Exercise:
Repeat the lines of text in the material word for word, from the line with "Grow your gardening knowledge with expert" to the line with "VIEW ALL ARTICLES", including both of those lines.

Data shown:
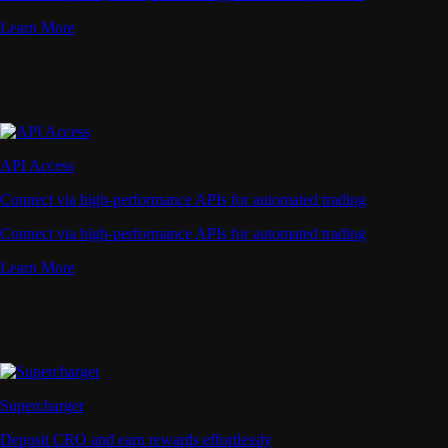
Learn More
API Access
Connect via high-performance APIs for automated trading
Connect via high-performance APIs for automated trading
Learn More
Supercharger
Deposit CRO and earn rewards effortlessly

---

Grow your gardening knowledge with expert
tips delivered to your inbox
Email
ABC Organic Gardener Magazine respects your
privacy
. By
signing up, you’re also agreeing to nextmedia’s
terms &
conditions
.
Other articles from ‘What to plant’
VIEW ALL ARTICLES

Solution to the problem:
Grow your gardening knowledge with expert
tips delivered to your inbox
Email
ABC Organic Gardener Magazine respects your
privacy
. By
signing up, you’re also agreeing to nextmedia’s
terms &
conditions
.
Other articles from ‘What to plant’
VIEW ALL ARTICLES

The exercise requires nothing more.